3/26/12 NEBRASKA SAND HILLS, ROSEBUD REZ AND HOME

SHOULD BE A NICE DAY

ROSEBUD CASINO

OGALLALA  SIOUX INDIAN ESERVATION

SAND HILLS AND HIGH PLAINS GRASSLANDS

Monday, 7:30 AM.  29 degrees F, wind SW, light with stronger gusts.  The sky is mostly clear and the barometer is down slightly.  It will be a nice day as it warms up.  The maple sugarin’ is evidently  a bust this year, the sap run occurring very early and short lived at that.  Andy and Judy have about given up.  I imagine the sap will flow today, however, as it got cold last night and should warm up nicely today, conditions which produce a sap run, until the trees bud out.  I am sure some producers watched conditions closely enough to produce some maple syrup but in general it was a bad season.
        The last leg of our journey, the return to Wisconsin, was via I 75 north from Denver to I 80 east in Nebraska, and then straight north on US 83 again through Nebraska from North Plate to Valentine, Nebraska and through the huge Ogallala Sioux Rosebud Indian Reservation to Murdo, South Dakota.
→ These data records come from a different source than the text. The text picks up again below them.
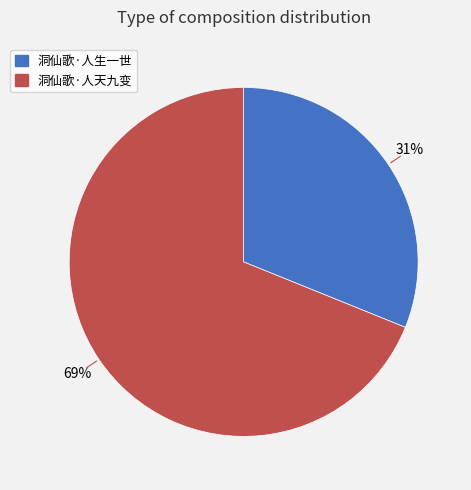

To the nearest percent, what is the difference between the largest and smallest slice percentages?

38%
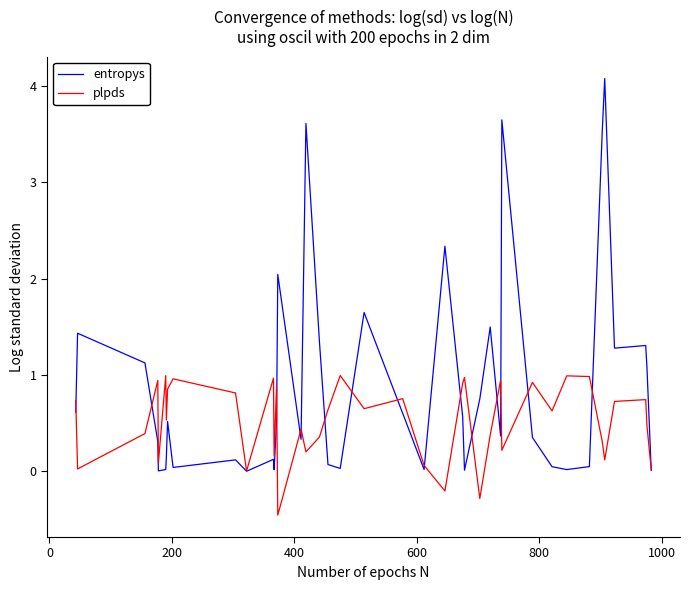

Which series has the largest total across all categories?

entropys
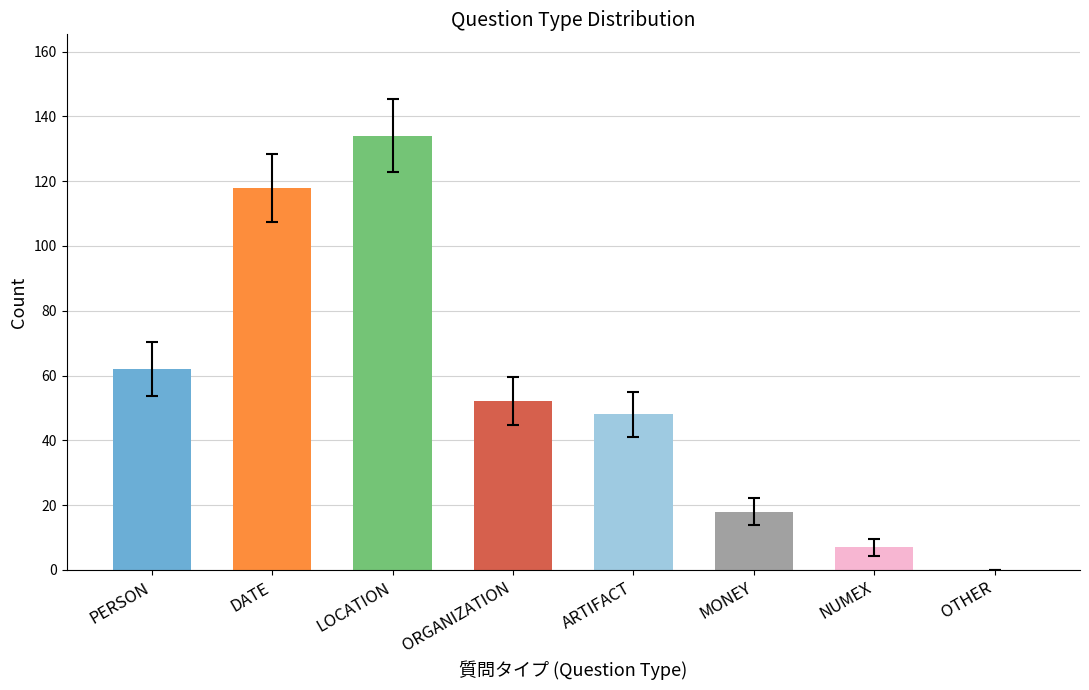

True or false: the data shows 118 at DATE.

True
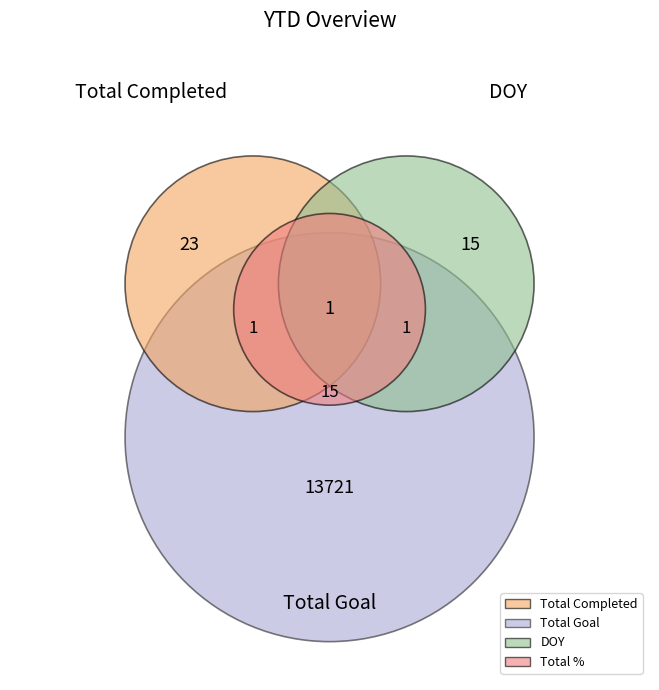

Which slice is the smallest?

Total %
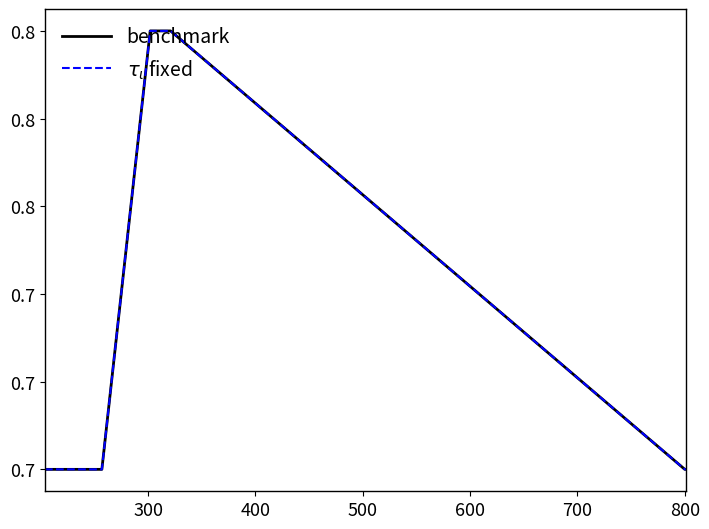

Is this an area chart (filled region under the line)?

No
Then east on I 90 across South Dakota and Minnesota to I 39, then north to Minneapolis/
St. Paul to I 94 east.  Once across the Mississippi and St. Croix Rivers into Wisconsin, we took US 63 North to Hwy 2 and on to Ashland and Bayfield.  We take Hwy 83 through the Nebraska Sand Hills because it is arguably one of the most beautiful stretches of highway in the country, the Sand Hills compelling for its unique scenery of grass covered dunes and oasis-like prairie potholes.  The Sand Hills merge into the stunning expanses of rolling grassland in the Dakotas. 
        The  prairie potholes did not yet have many migratory waterfowl, but soon will be filled with ducks and geese.  Our trip overall offered a lot of wildlife viewing, even if only from a moving vehicle.  Many deer and antelope, eagles and hawks, including a huge golden eagle in Texas; turkeys aplenty and a Wisconsin bear.  Nothing exciting perhaps but good proof of the ecological fitness of most of the country.  Our route did not cross the usual flyways of the sandhill cranes and we saw none.  More obvious than wildlife, wesaw hundreds, maybe thousands of newborn calves, in some places virtually a calf for every cow.  Obviously a good spring for the cattlemen. 
        As I have aluded to previously, the Rosebud Indian Reservation is a true American tragedy, as are many of the reservations, but the Rosebud is truly an example of failed federal policies and the result of centuries of cultural failures on both sides of the ledger.  I will give my analysis and viewpoints at another time.